5. Last August, the school district proposed a $55 million plant facility levy to rebuild Sandpoint Middle School, Northside School, most of Washington School, and address district-wide facility and maintenance needs identified as critical. The levy failed, with 65% voting against. Did you vote for or against it, and why? Do you believe the levy was addressing real needs? How should the district fund replacement and repair of schools?
I voted against it. Having attended the school board meetings during which the levy was discussed, it became obvious that it was flawed on many levels. Inadequately identified needs, questionable budget estimates, unconventional financing, an unexplained rush to get all projects done in two years, and purposely excluding the public from the facilities planning committee raised many questions. A couple of trustees voiced their concern but approved it anyway. In the future, each building's problems need to first be evaluated in-depth by industry experts, with proper budget estimates to determine if repair or replacement is the best course of action. Financing should be through a bond, not a levy, to prevent the heavy financial impact on citizens' taxes. Under those circumstances I would support a construction and maintenance bond – for one school at a time.

6. The recent $17 million supplemental instructional levy passed March 14, with 64% voting in favor. Did you vote for or against this levy, and why?
I supported the existing $15.7 million levy after attending all of the school board meetings during which the levy was discussed. I am aware that the state does not fully fund education and that therefore supplemental levies are a necessity, but I came away from these meetings with the conviction that some of the justifications for this particular levy were questionable. One of the seven options on the table during the discussions was the retention of the existing $15.7 million levy. That is the option I supported, and I believe that it would have passed without opposition by the community.
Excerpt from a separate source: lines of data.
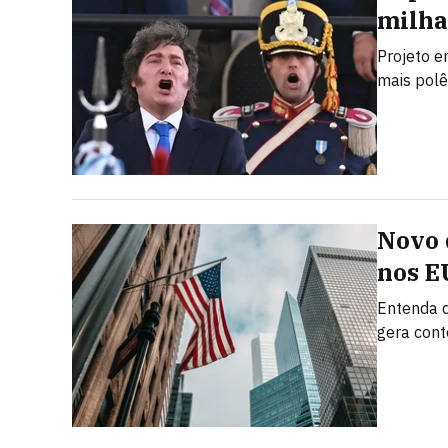
milha
Projeto e
mais polê
Novo 
nos E
Entenda q
gera con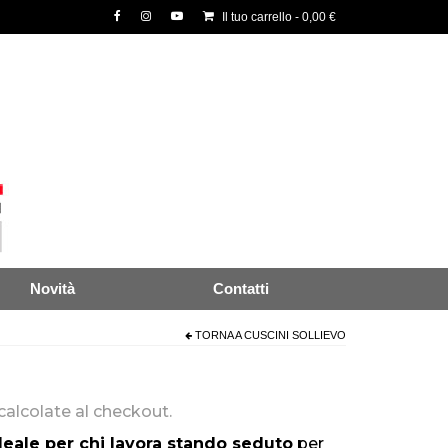
Il tuo carrello
-
0,00
€
Novità
Contatti
TORNA A
CUSCINI SOLLIEVO
calcolate al checkout.
deale per
chi lavora stando seduto
per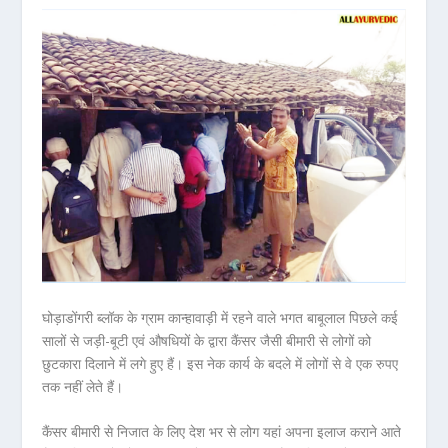
घोड़ाडोंगरी ब्लॉक के ग्राम कान्हावाड़ी में रहने वाले भगत बाबूलाल पिछले कई
सालों से जड़ी-बूटी एवं औषधियों के द्वारा कैंसर जैसी बीमारी से लोगों को
छुटकारा दिलाने में लगे हुए हैं। इस नेक कार्य के बदले में लोगों से वे एक रुपए
तक नहीं लेते हैं।
कैंसर बीमारी से निजात के लिए देश भर से लोग यहां अपना इलाज कराने आते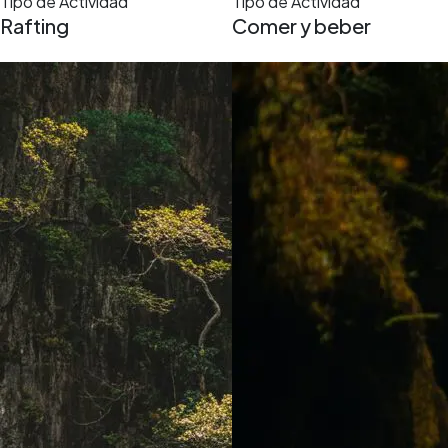
Tipo de Actividad
Tipo de Actividad
Rafting
Comer y beber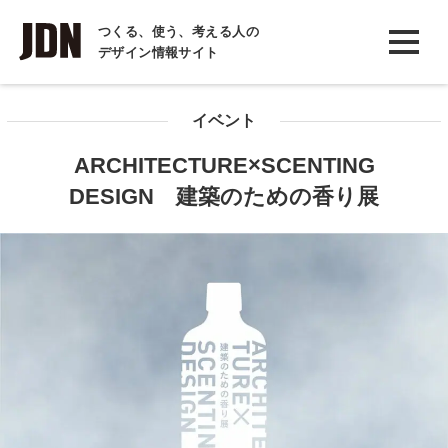
INTERVIEW
つくる、使う、考える人の
デザイン情報サイト
インタビュー
REPORT
イベント
レポート
ARCHITECTURE×SCENTING
COLUMN
DESIGN 建築のための香り展
コラム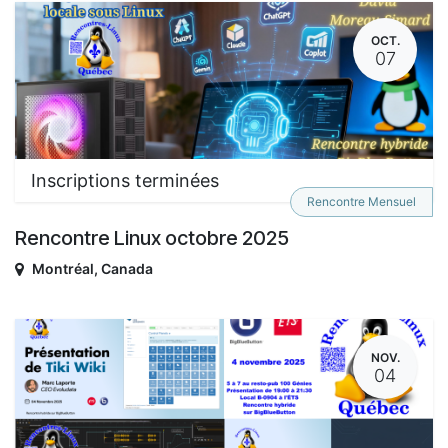
OCT.
07
Inscriptions terminées
Rencontre Mensuel
Rencontre Linux octobre 2025
Montréal
,
Canada
NOV.
04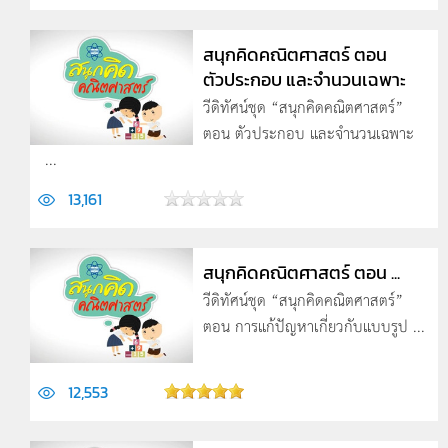
สนุกคิดคณิตศาสตร์ ตอน
ตัวประกอบ และจำนวนเฉพาะ
วีดิทัศน์ชุด “สนุกคิดคณิตศาสตร์”
ตอน ตัวประกอบ และจำนวนเฉพาะ
...
13,161
สนุกคิดคณิตศาสตร์ ตอน ...
วีดิทัศน์ชุด “สนุกคิดคณิตศาสตร์”
ตอน การแก้ปัญหาเกี่ยวกับแบบรูป ...
12,553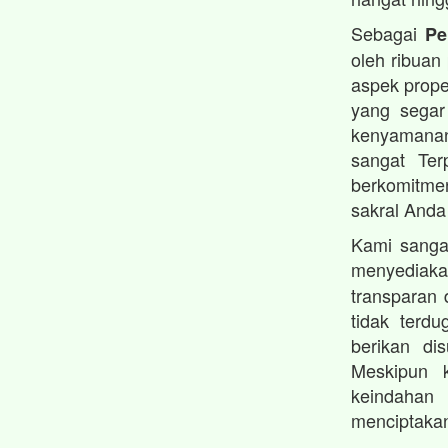
Sebagai
Pe
oleh ribuan
aspek prope
yang segar
kenyamanan
sangat Ter
berkomitmen
sakral Anda
Kami sanga
menyedia
transparan 
tidak terd
berikan di
Meskipun 
keindahan 
menciptakan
7. To bring down costs, would you support closing rural schools such as Clark Fork, Northside or Southside? Would you support larger class sizes? Would you support saving money on extracurricular activities, including athletics, by charging fees to participate?
All three of these topics would require in-depth study before raising them as alarmist topics during every recent supplemental levy. I am not aware that any studies have been done. It should be pointed out that school closures cannot happen at the direction of the district; they require a separate vote of the people. I believe a case could be made for smaller class sizes in the lower grades, whereas in the upper grades larger class sizes might be justified based on the college model. But, again, these issues need thorough study.

8. What changes, if any, would you seek in the district's curriculum?
• Common Core, later called Idaho Core, generated much opposition throughout the state since its inception and for many reasons, including its expense, testing requirements, and lack of local control. I would support repealing Common Core.
• I would like to study the district's current curriculum in depth to get a clear picture of it in the upcoming months.

9. What do you see as the role of technology in education?
There is no doubt that technology education is important for students, whether they are college-bound or choose to go into trades, agriculture, service jobs, or the military. Technology is a permanent aspect of our economy, and with ever more advanced applications.

10. What, if anything, should our schools do about teaching values? Should our district teach about family life, sex education, AIDS? How should gay/LBGTQ issues be handled?
Values should first and foremost be taught at home, and support teaching them in schools as long as parental rights are respected in the process. I support teaching about AIDS as an important public health issue.  Gay/LGBTQ issues are in the news every day and should be addressed in a manner that neither promotes nor denigrates them.